Higher t-value means lower p-value infering that the difference between sample-mean ($\bar{X}$) and population-mean ($\mu$) is significant (hence we reject the null hypothesis). But this formula seems counter-intuitive to me as bigger sample size (higher $n$) should give sample mean closer to population mean.
Does sample size affect T value?
t-Distributions and Sample Size The sample size for a t-test determines the degrees of freedom (DF) for that test, which specifies the t-distribution. The overall effect is that as the sample size decreases, the tails of the t-distribution become thicker.
How is sampling variance related to population mean?
That can, indeed, be affected by the sample design. But, using the appropriate estimator, you can estimate the population variance of that characteristic using the variability that characteristic in the sample. Sampling variance is something else. We have the population mean, ¯¯¯¯Y Y ¯.
What happens to sample size as sample size grows?
So as the sample size grows, the closer your estimated variance will be to the true variance.
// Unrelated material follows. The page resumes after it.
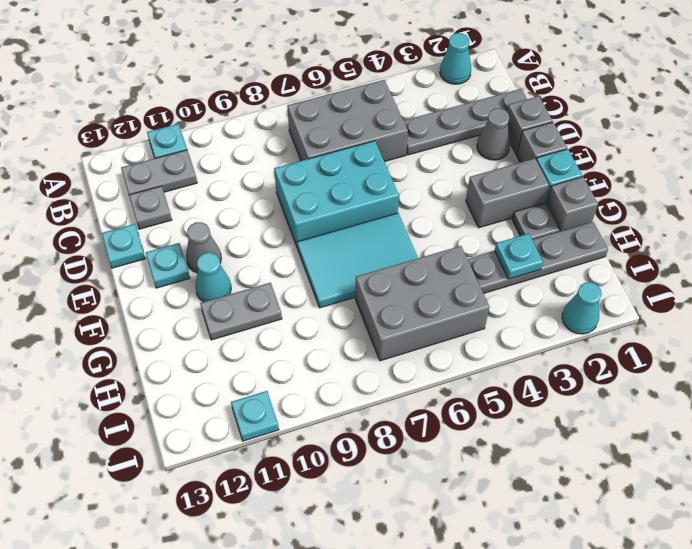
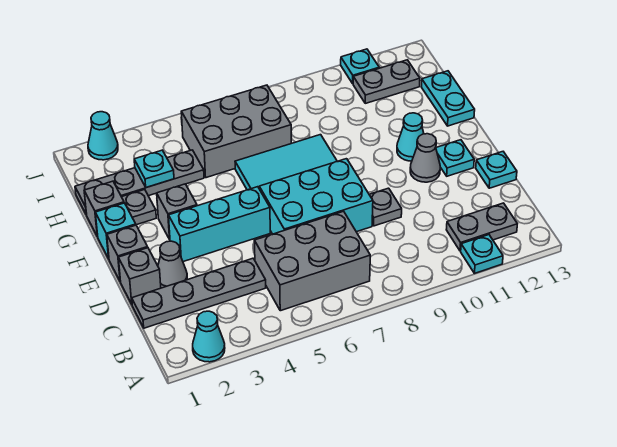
grey 1x1 plate [129,186,172,229] -> grey 1x1 plate moved to [369,188,402,226]
none -> cyan 1x3 brick [169,187,270,262]
grey 1x2 brick [466,158,549,228] -> grey 1x1 brick [157,184,197,239]
grey 1x2 plate [200,283,282,340] -> grey 1x2 plate moved to [353,60,420,103]
none -> cyan 1x2 plate [422,71,475,126]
Another way of thinking of this is that if you have observed all observations in the population, you will know the true variance. If you observe all observations except one, you will still have a extremely good estimate.
How does sample size affect precision of standard errors?
To illustrate how sample size affects the calculation of standard errors, Figure 1 shows the distribution of data points sampled from a population (top panel) and associated sampling distribution of the mean statistic (bottom panel) as sample size increases (columns 1 to 3).
How to find sampling distribution of sample mean?
Now that we’ve got the sampling distribution of the sample mean down, let’s turn our attention to finding the sampling distribution of the sample variance. The following theorem will do the trick for us! S 2 = 1 n − 1 ∑ i = 1 n ( X i − X ¯) 2 is the sample variance of the n observations.